**Supplied records**.

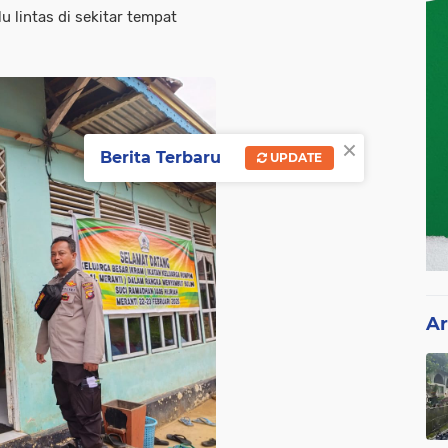
 lintas di sekitar tempat
×
Berita Terbaru
UPDATE
Ar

**Job**. Rewrite the text of the entries with "Latest News" in place of "Berita Terbaru" and nothing else changed, leaving out the pictures.

**Answer space**.
 lintas di sekitar tempat
×
Latest News
UPDATE
Ar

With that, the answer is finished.